NEW DELHI: His ‘silence’ on crucial issues was seen as his biggest folly. But former Prime Minister Manmohan Singh on Tuesday spoke out on the startling disclosure made by former Supreme Court Judge Markandey Katju that startling revelation on how a Madras High Court Judge had been given extension under political pressure. Only that he won’t say anything more on the issue. Even as the raging controversy that saw the AIADMK MPs raising the issue in Parliament for the second straight day, Manmohan pointed out that his former Law Minister H R Bhardwaj had already spoken up and given his view on how the events had unfolded.
“The then Union Law Minister Bhardwaj has explained everything.

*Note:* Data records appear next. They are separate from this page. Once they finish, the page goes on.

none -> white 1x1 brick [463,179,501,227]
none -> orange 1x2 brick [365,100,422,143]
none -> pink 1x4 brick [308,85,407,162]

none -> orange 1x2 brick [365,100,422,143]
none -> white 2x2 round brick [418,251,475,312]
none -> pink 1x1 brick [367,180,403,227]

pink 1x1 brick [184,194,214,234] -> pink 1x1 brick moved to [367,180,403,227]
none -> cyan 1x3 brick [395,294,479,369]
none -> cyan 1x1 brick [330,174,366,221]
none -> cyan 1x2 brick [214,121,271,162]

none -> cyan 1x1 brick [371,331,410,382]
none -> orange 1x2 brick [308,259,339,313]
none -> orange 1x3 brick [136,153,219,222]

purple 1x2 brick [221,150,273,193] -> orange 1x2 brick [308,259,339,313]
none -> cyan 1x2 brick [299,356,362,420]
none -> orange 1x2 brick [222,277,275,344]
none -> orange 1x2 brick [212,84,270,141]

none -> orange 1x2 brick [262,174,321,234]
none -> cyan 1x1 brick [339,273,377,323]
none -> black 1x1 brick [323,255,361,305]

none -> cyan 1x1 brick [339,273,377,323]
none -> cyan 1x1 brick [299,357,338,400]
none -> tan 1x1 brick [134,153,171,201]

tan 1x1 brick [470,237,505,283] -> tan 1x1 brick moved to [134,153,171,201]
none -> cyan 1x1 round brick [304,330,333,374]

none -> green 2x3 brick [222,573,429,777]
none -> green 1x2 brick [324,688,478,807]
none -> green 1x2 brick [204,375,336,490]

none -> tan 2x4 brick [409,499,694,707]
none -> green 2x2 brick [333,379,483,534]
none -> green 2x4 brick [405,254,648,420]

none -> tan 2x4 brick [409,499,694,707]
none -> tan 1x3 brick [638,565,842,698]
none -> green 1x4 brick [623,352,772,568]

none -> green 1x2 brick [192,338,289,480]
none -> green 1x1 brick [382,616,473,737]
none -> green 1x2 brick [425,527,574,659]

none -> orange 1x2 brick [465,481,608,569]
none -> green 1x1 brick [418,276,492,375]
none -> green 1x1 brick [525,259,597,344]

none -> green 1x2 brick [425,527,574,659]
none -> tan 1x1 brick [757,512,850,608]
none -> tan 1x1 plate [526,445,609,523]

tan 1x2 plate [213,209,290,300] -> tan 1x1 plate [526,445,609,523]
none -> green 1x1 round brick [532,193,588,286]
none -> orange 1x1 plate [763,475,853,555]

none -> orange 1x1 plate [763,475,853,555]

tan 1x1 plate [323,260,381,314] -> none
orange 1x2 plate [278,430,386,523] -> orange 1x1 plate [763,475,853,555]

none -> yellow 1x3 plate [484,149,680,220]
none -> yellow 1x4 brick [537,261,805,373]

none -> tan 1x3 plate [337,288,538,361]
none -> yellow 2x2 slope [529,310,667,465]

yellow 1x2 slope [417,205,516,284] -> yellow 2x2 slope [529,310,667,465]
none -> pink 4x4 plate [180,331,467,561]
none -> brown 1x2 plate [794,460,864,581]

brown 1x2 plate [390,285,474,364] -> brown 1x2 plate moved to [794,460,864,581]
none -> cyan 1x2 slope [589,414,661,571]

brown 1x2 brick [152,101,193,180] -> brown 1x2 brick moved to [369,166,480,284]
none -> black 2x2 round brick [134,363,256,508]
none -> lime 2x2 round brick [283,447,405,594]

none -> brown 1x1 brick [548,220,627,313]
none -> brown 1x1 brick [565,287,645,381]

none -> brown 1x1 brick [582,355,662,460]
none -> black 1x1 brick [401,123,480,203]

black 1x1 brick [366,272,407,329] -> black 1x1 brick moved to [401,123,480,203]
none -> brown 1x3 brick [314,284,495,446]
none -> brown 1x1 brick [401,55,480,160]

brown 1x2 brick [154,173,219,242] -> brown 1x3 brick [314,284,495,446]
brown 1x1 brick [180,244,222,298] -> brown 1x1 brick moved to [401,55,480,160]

I have nothing more to add,” Singh told the media, in a way confirming that the UPA ally DMK had put pressure on the Centre to go against the line taken by Katju, the then Chief Justice of Madras High Court, where the judge in question Justice Ashok Kumar was posted.
Manmohan’s remarks came after the BJP, which has been at the receiving end in Parliament where the AIADMK has been demanding a probe into Katju’s allegations, wanted the former PM to come clean on the matter. BJP spokesperson Mukhtar Abbas Naqvi said,”It’s time the former Prime Minister does some explaining, not us.” Citing a May 2005 note, sources said that the then PMO had, in fact, written to the then Supreme Court Collegium (comprising Justice R C Lahoti,Justice Y K Sabharwal, Justice Ruma Pal and two from the Madras HC) backing the confirmation of the Madras High Court Judge. But the Collegium did not yield, after which Bhardwaj wrote to them making it clear that the government backed the judge.
It was in response to the Law Minister’s intervention that then CJI Lahoti had cleared an extension of the judge in question, but did not confirm him-- in a note, he attributed his decision to “the sensitivity of the government on the issue.”
Without fully denying that there had been some level of political intervention from the DMK, Bhardwaj said that the then UPA Government neither buckled under pressure nor did anything that can be construed as interference with the due procedure that involves the Supreme Court Collegium taking the final call. Bhardwaj, however, changed the context of the argument and made it a caste rather than a corruption issue.